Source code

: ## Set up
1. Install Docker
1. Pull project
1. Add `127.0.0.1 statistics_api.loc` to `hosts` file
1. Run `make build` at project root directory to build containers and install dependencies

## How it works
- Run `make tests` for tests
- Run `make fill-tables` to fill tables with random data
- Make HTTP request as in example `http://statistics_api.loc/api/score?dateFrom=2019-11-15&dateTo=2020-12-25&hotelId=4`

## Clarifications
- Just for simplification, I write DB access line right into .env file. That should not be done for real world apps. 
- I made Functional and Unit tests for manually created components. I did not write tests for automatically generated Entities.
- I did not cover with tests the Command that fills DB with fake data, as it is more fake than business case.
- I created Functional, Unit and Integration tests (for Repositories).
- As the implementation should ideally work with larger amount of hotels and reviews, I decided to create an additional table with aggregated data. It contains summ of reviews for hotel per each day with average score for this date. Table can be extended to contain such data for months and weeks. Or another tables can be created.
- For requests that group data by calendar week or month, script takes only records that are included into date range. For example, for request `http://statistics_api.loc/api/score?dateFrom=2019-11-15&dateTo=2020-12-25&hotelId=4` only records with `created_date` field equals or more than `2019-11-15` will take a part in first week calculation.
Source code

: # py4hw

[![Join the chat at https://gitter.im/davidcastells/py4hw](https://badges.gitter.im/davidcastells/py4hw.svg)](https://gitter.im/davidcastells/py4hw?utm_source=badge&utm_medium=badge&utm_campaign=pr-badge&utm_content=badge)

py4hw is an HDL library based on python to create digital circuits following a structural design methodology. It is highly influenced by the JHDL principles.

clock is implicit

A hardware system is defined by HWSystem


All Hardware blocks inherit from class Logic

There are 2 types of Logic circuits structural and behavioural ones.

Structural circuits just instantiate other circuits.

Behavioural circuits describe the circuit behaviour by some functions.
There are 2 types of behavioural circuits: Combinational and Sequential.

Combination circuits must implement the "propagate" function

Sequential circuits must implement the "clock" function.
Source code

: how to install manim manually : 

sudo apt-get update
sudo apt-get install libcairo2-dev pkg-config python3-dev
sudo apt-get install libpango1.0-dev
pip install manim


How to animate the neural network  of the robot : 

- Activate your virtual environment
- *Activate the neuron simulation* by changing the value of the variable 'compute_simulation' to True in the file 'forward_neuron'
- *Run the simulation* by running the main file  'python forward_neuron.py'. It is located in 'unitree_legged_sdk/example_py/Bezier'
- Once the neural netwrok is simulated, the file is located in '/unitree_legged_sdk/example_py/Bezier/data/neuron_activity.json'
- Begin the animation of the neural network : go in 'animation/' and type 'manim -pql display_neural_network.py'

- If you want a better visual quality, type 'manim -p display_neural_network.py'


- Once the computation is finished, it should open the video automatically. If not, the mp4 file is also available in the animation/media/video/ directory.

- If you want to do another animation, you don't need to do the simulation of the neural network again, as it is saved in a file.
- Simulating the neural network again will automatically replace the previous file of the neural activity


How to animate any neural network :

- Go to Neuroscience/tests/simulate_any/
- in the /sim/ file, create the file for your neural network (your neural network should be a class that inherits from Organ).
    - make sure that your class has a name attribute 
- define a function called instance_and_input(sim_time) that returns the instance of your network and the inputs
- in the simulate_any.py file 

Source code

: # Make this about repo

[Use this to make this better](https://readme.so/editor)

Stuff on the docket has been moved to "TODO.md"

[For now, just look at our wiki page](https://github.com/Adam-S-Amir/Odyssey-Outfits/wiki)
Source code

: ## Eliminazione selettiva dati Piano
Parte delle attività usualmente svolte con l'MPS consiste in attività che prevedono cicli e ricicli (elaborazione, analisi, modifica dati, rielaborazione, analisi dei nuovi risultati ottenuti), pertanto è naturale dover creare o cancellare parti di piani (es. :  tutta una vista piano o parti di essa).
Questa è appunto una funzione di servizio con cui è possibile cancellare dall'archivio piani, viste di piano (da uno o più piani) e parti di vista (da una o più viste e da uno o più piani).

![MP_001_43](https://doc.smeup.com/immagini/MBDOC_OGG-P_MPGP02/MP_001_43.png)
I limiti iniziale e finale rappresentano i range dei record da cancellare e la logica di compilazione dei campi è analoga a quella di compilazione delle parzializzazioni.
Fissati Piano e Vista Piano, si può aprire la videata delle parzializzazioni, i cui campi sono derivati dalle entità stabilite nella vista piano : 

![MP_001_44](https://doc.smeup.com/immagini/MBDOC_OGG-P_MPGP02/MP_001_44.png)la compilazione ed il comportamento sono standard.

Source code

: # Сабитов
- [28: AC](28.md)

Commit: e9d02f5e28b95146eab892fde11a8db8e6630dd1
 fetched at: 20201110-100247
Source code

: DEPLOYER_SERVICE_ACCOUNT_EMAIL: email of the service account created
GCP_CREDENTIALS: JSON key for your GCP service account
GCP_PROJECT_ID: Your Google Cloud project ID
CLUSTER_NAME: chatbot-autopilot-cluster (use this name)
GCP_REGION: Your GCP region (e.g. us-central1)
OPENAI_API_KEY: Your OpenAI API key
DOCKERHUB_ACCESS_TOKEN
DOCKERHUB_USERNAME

..............................

Write out all the items above again, replacing every occurrence of "statistics_api.loc" with "stats_api.local" and leaving everything else unchanged.

Source code

: ## Set up
1. Install Docker
1. Pull project
1. Add `127.0.0.1 stats_api.local` to `hosts` file
1. Run `make build` at project root directory to build containers and install dependencies

## How it works
- Run `make tests` for tests
- Run `make fill-tables` to fill tables with random data
- Make HTTP request as in example `http://stats_api.local/api/score?dateFrom=2019-11-15&dateTo=2020-12-25&hotelId=4`

## Clarifications
- Just for simplification, I write DB access line right into .env file. That should not be done for real world apps. 
- I made Functional and Unit tests for manually created components. I did not write tests for automatically generated Entities.
- I did not cover with tests the Command that fills DB with fake data, as it is more fake than business case.
- I created Functional, Unit and Integration tests (for Repositories).
- As the implementation should ideally work with larger amount of hotels and reviews, I decided to create an additional table with aggregated data. It contains summ of reviews for hotel per each day with average score for this date. Table can be extended to contain such data for months and weeks. Or another tables can be created.
- For requests that group data by calendar week or month, script takes only records that are included into date range. For example, for request `http://stats_api.local/api/score?dateFrom=2019-11-15&dateTo=2020-12-25&hotelId=4` only records with `created_date` field equals or more than `2019-11-15` will take a part in first week calculation.
Source code

: # py4hw

[![Join the chat at https://gitter.im/davidcastells/py4hw](https://badges.gitter.im/davidcastells/py4hw.svg)](https://gitter.im/davidcastells/py4hw?utm_source=badge&utm_medium=badge&utm_campaign=pr-badge&utm_content=badge)

py4hw is an HDL library based on python to create digital circuits following a structural design methodology. It is highly influenced by the JHDL principles.

clock is implicit

A hardware system is defined by HWSystem


All Hardware blocks inherit from class Logic

There are 2 types of Logic circuits structural and behavioural ones.

Structural circuits just instantiate other circuits.

Behavioural circuits describe the circuit behaviour by some functions.
There are 2 types of behavioural circuits: Combinational and Sequential.

Combination circuits must implement the "propagate" function

Sequential circuits must implement the "clock" function.
Source code

: how to install manim manually : 

sudo apt-get update
sudo apt-get install libcairo2-dev pkg-config python3-dev
sudo apt-get install libpango1.0-dev
pip install manim


How to animate the neural network  of the robot : 

- Activate your virtual environment
- *Activate the neuron simulation* by changing the value of the variable 'compute_simulation' to True in the file 'forward_neuron'
- *Run the simulation* by running the main file  'python forward_neuron.py'. It is located in 'unitree_legged_sdk/example_py/Bezier'
- Once the neural netwrok is simulated, the file is located in '/unitree_legged_sdk/example_py/Bezier/data/neuron_activity.json'
- Begin the animation of the neural network : go in 'animation/' and type 'manim -pql display_neural_network.py'

- If you want a better visual quality, type 'manim -p display_neural_network.py'


- Once the computation is finished, it should open the video automatically. If not, the mp4 file is also available in the animation/media/video/ directory.

- If you want to do another animation, you don't need to do the simulation of the neural network again, as it is saved in a file.
- Simulating the neural network again will automatically replace the previous file of the neural activity


How to animate any neural network :

- Go to Neuroscience/tests/simulate_any/
- in the /sim/ file, create the file for your neural network (your neural network should be a class that inherits from Organ).
    - make sure that your class has a name attribute 
- define a function called instance_and_input(sim_time) that returns the instance of your network and the inputs
- in the simulate_any.py file 

Source code

: # Make this about repo

[Use this to make this better](https://readme.so/editor)

Stuff on the docket has been moved to "TODO.md"

[For now, just look at our wiki page](https://github.com/Adam-S-Amir/Odyssey-Outfits/wiki)
Source code

: ## Eliminazione selettiva dati Piano
Parte delle attività usualmente svolte con l'MPS consiste in attività che prevedono cicli e ricicli (elaborazione, analisi, modifica dati, rielaborazione, analisi dei nuovi risultati ottenuti), pertanto è naturale dover creare o cancellare parti di piani (es. :  tutta una vista piano o parti di essa).
Questa è appunto una funzione di servizio con cui è possibile cancellare dall'archivio piani, viste di piano (da uno o più piani) e parti di vista (da una o più viste e da uno o più piani).

![MP_001_43](https://doc.smeup.com/immagini/MBDOC_OGG-P_MPGP02/MP_001_43.png)
I limiti iniziale e finale rappresentano i range dei record da cancellare e la logica di compilazione dei campi è analoga a quella di compilazione delle parzializzazioni.
Fissati Piano e Vista Piano, si può aprire la videata delle parzializzazioni, i cui campi sono derivati dalle entità stabilite nella vista piano : 

![MP_001_44](https://doc.smeup.com/immagini/MBDOC_OGG-P_MPGP02/MP_001_44.png)la compilazione ed il comportamento sono standard.

Source code

: # Сабитов
- [28: AC](28.md)

Commit: e9d02f5e28b95146eab892fde11a8db8e6630dd1
 fetched at: 20201110-100247
Source code

: DEPLOYER_SERVICE_ACCOUNT_EMAIL: email of the service account created
GCP_CREDENTIALS: JSON key for your GCP service account
GCP_PROJECT_ID: Your Google Cloud project ID
CLUSTER_NAME: chatbot-autopilot-cluster (use this name)
GCP_REGION: Your GCP region (e.g. us-central1)
OPENAI_API_KEY: Your OpenAI API key
DOCKERHUB_ACCESS_TOKEN
DOCKERHUB_USERNAME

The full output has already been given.